People tell me that I dress rather sloppily. I’m not that guy with the crisply ironed trousers and perfectly knotted tie, and it was only when I started to study architecture that I realized why.
Nothing sets me quite on edge as much as things that aspire to be perfect but fall short. Crisp trousers? What about that microscopic fray at the bottom right corner of the left pant? And that tie? The little tail is sticking out just enough to make me want to take a pair of shears to it. The desire to attain perfection inevitably magnifies the ways in which the aspirant falls short, in a kind of asymptotic frustration.
This, for me, was the ultimate failing of modernism in architecture and design. An architecture of purity? Designing with purity in mind in a fundamentally impure world is idiotic. And whether this purity is in concept, form, or physical execution is irrelevant. The best architects understand that we live in a conceptually, formally, and physically messy world.
Architecture requires elasticity, in concept and particularly in materials. Rigidity and singular interpretation detract tremendously from the success of a project, which should be more experiential than psychic.
In his brilliant Mon Oncle (1958), Jacques Tati explores the difficulties in living in a Modernist world, where post-industrial manufacturing and reproduction lead to spaces (he primarily looks to the domestic) that are inhospitable to the charms and lifestyle of the traditional class. The main character, Tati’s signature Monsieur Hulot, is constantly trying to spend time with his nephew, whose upper-middle class, corporate parents are the guardians of a cartoonish Modernist kingdom.
While Hulot, who lives in an old stone building in a typical provincial town center, stumbles about, ever the antediluvian buffoon, it is his sister and her husband that perform the hysteria of partial disorder, running around trying to mediate and tame the increasingly out of control level of minimalism and malfunctioning technology they’ve surrounded themselves by.

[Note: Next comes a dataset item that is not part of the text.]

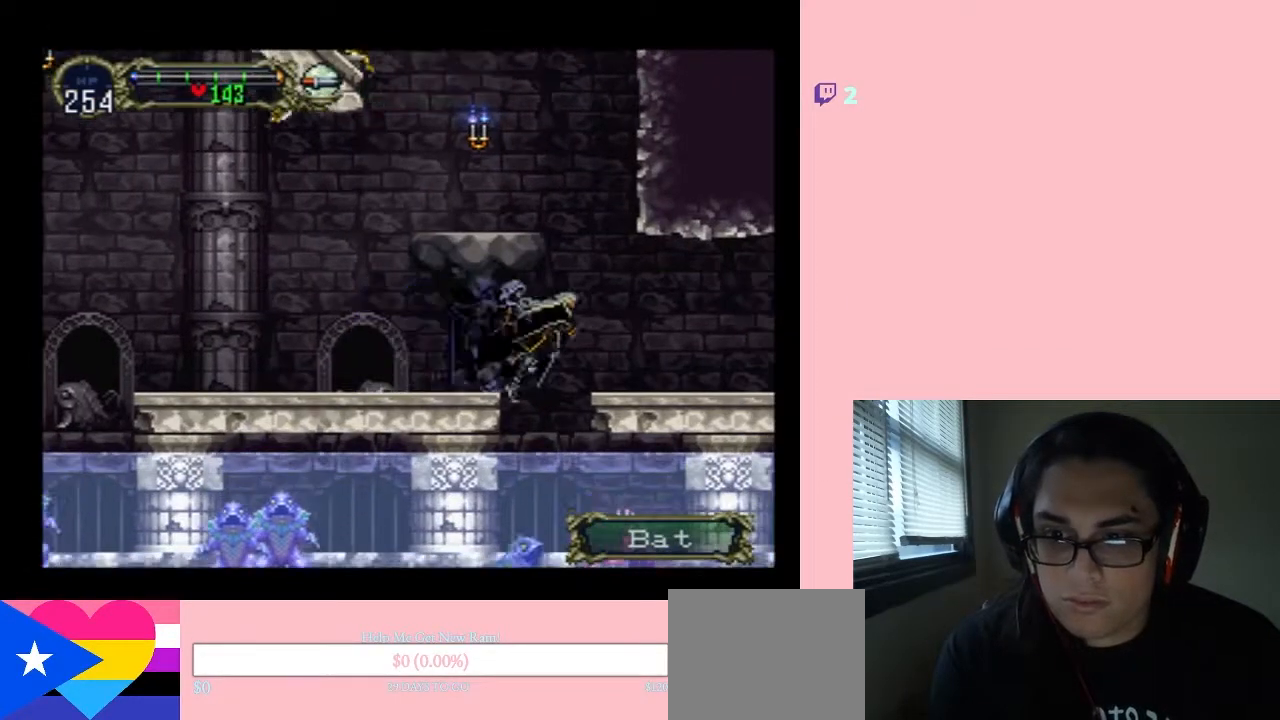
{"buttons": ["DPAD_RIGHT"], "left_stick": "center", "right_stick": "center", "events": [[50, "B", "up"]]}
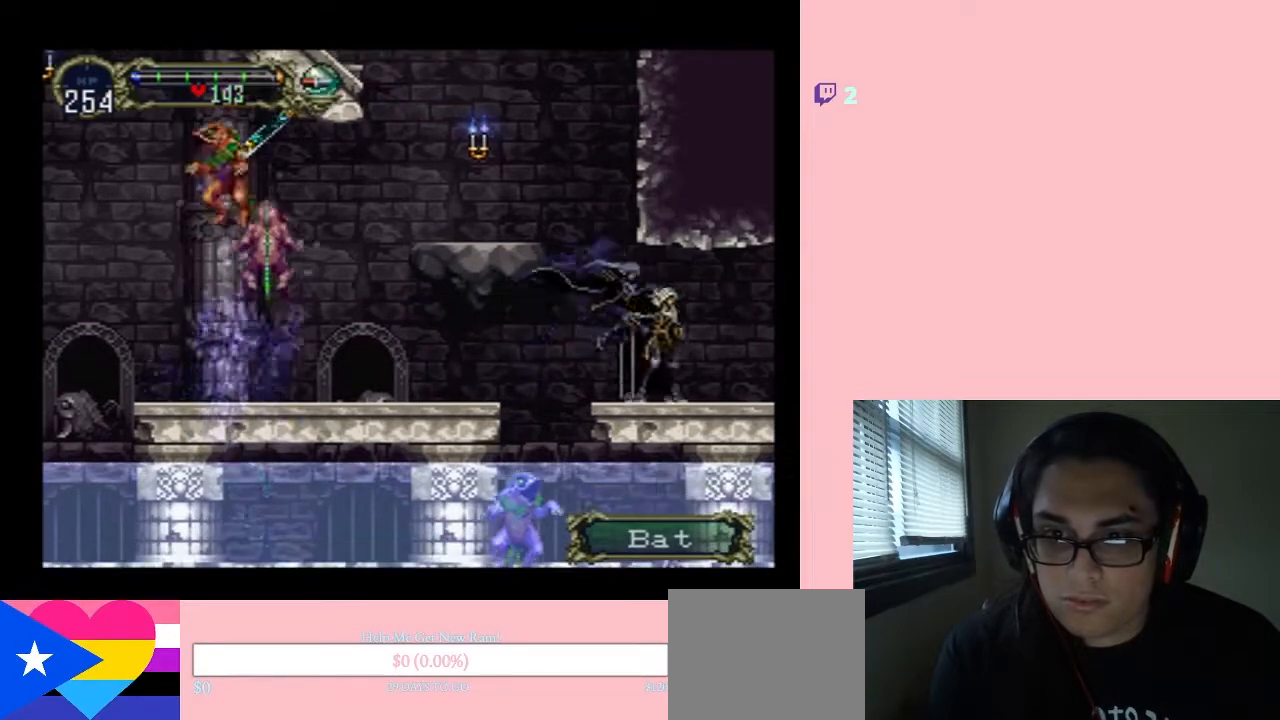
{"buttons": ["X"], "left_stick": "center", "right_stick": "center", "events": [[17, "DPAD_LEFT", "down"], [133, "X", "down"], [167, "DPAD_LEFT", "up"], [200, "DPAD_RIGHT", "up"]]}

The most touching moments of the film occur when their son and Tati are scolded for trying to live, rather than subjugate themselves to their environment. Those scenes remind me of Zaha Hadid’s response to the reception of her Z.Island, a kitchen so obviously meant for the “warm takeout in your spaceship microwave” set that even the designer herself told a roomful of fans and press that she wouldn’t know how functional it was as she doesn’t cook much. Classic. The kitchen itself could have been a prop of the film; in fact I wouldn’t be surprised if Mon Oncle was its inspiration.
Now more than ever, evidenced by designers like Hadid, contemporary designers more concerned with the Next Big Thing than with functionality are descendents of Modernists like Mies van der Rohe and Philip Johnson. Purity and concept trump usability, and innovation is only thought of in terms of complexity. I recently went to an exhibition of young architects showing new architectural materials that confirmed that this mentality has been unfortunately and effectively passed to the next generation of designers. The materials were slick, and were all derived from synthetic polymers with more syllables than are altogether reasonable. Tellingly, imagining them in terms of application was difficult and disappointing. Like the glass houses and urban plans from the mid-20th century Modernists, these materials would, metaphorically, crumble if they were to crumble. There is no ability to accommodate wear, and any mistakes in detailing are instantly noticeable and cringe-worthy.
Unfortunately, in addition to serving theory, many architects design more for photographers and magazines than the client. Pictures of buildings like Mies van der Rohe’s Farnsworth House (pictured at right) or Philip Johnson’s Glass House, or any of the high-gloss enameled and plastic architecture of the present reveal that these buildings perform for the camera. Anyone who has visited any of these sites knows that what you get is quite different, and can be quite disillusioning.
Accepting a certain kind of disorder and natural decay are paramount to good design, particularly in architecture, and it is the concern of an ever-decreasing number of designers. It leads to the kind of buildings that age with grace and evolve with time—not those whose illusion is so easily shattered. It’s sad to see that such obvious and accurate criticisms such as Tati’s, articulated fifty years ago, have fallen on such deaf ears.